PUT
PUT copied to clipboard
the qualitative comparison with PUTconv in figure 7
I am very curious why there is such a big gap with the general CNN-based encoder for results. CNN should be able to learn to distinguish the masked region to a certain extent.
Hi @CyrilCsy,
Thanks for your interests in our work. CNN-based encoder indeed can learn a good feature. However, the feature is not suitable for UQ-Transformer (it is good for reconstruction). The reason is that the masked regions (zero pixels) will have a negative impact on other unmasked regions. For PUT, the main artifacts is that a patch is easily to be predicted as black (zero pixels) if: 1) a partially masked patch contain some black pixels; 2) lots of black pixels in unmasked regions. The CNN-based convolution will transfer the black pixels from masked region to unmasked region, which will have a significant negative impact on the inpainted images.
By the way, I also have tried to fix this artifact. The next version of PUT is on the way.

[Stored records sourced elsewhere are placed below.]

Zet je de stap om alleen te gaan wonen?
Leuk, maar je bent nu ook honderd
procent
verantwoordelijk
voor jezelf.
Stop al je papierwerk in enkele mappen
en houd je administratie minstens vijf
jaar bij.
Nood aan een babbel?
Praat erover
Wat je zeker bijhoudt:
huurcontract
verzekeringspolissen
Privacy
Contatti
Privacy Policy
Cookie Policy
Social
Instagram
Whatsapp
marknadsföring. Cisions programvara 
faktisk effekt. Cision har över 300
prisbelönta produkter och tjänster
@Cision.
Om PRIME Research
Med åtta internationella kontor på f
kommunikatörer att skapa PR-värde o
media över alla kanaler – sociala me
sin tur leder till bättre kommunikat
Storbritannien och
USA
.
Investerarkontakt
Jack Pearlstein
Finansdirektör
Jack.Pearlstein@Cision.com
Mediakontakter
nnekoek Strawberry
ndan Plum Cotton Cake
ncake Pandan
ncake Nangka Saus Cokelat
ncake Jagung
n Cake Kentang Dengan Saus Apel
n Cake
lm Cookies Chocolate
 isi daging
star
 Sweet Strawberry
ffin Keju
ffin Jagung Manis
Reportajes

Thanks for answering my confusion. I'm trying to train the model in Places, and I set batchsize=64 and keep epoch unchanged(100) when training pvqvae. But it shows that training takes more than 20 days, I wonder if this is necessary?If I just train it 10 epoch, will it make a big difference in the effect?
Hi @CyrilCsy ,
According to my experience, P-VQVAE can achieve a promising reconstruction capability when the number of epochs are reduced. But you need to pay attention to some settings. For example, the number of iterations for warming up, the number of iterations when some losses are introduced (Discriminator, LPIPS, etc). You'd better set these number of iterations according to ratio of total number of iterations.